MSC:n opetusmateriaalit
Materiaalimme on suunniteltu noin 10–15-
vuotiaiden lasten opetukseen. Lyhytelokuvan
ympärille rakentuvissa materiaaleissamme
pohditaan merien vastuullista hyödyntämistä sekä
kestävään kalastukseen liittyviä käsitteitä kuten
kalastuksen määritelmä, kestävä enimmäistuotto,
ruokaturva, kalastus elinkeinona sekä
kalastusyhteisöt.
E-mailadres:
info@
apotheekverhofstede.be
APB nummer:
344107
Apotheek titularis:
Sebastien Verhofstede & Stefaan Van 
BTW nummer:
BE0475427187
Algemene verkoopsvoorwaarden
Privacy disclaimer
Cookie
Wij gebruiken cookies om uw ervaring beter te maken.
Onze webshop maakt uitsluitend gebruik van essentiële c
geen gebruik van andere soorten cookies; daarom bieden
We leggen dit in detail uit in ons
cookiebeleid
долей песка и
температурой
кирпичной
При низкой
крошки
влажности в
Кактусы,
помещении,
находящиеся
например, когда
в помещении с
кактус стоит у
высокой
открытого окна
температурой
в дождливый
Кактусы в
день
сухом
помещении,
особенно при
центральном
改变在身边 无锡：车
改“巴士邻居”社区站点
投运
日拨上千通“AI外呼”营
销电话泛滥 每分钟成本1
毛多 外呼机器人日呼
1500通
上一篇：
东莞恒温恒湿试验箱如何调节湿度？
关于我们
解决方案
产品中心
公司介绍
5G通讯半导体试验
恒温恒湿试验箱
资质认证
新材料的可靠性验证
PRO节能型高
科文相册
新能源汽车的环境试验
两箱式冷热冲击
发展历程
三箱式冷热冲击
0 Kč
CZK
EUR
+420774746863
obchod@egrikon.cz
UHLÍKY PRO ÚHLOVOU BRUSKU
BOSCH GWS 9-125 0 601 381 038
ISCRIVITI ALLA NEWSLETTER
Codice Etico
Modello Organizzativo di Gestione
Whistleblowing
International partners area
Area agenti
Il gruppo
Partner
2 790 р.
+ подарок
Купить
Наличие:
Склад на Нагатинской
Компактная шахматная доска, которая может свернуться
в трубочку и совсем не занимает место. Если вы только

(EXERCISE PROMPT) All of the entries must be quoted exactly; please include each one.

(RESPONSE TO THIS EXERCISE)
MSC:n opetusmateriaalit
Materiaalimme on suunniteltu noin 10–15-
vuotiaiden lasten opetukseen. Lyhytelokuvan
ympärille rakentuvissa materiaaleissamme
pohditaan merien vastuullista hyödyntämistä sekä
kestävään kalastukseen liittyviä käsitteitä kuten
kalastuksen määritelmä, kestävä enimmäistuotto,
ruokaturva, kalastus elinkeinona sekä
kalastusyhteisöt.
E-mailadres:
info@
apotheekverhofstede.be
APB nummer:
344107
Apotheek titularis:
Sebastien Verhofstede & Stefaan Van 
BTW nummer:
BE0475427187
Algemene verkoopsvoorwaarden
Privacy disclaimer
Cookie
Wij gebruiken cookies om uw ervaring beter te maken.
Onze webshop maakt uitsluitend gebruik van essentiële c
geen gebruik van andere soorten cookies; daarom bieden
We leggen dit in detail uit in ons
cookiebeleid
долей песка и
температурой
кирпичной
При низкой
крошки
влажности в
Кактусы,
помещении,
находящиеся
например, когда
в помещении с
кактус стоит у
высокой
открытого окна
температурой
в дождливый
Кактусы в
день
сухом
помещении,
особенно при
центральном
改变在身边 无锡：车
改“巴士邻居”社区站点
投运
日拨上千通“AI外呼”营
销电话泛滥 每分钟成本1
毛多 外呼机器人日呼
1500通
上一篇：
东莞恒温恒湿试验箱如何调节湿度？
关于我们
解决方案
产品中心
公司介绍
5G通讯半导体试验
恒温恒湿试验箱
资质认证
新材料的可靠性验证
PRO节能型高
科文相册
新能源汽车的环境试验
两箱式冷热冲击
发展历程
三箱式冷热冲击
0 Kč
CZK
EUR
+420774746863
obchod@egrikon.cz
UHLÍKY PRO ÚHLOVOU BRUSKU
BOSCH GWS 9-125 0 601 381 038
ISCRIVITI ALLA NEWSLETTER
Codice Etico
Modello Organizzativo di Gestione
Whistleblowing
International partners area
Area agenti
Il gruppo
Partner
2 790 р.
+ подарок
Купить
Наличие:
Склад на Нагатинской
Компактная шахматная доска, которая может свернуться
в трубочку и совсем не занимает место. Если вы только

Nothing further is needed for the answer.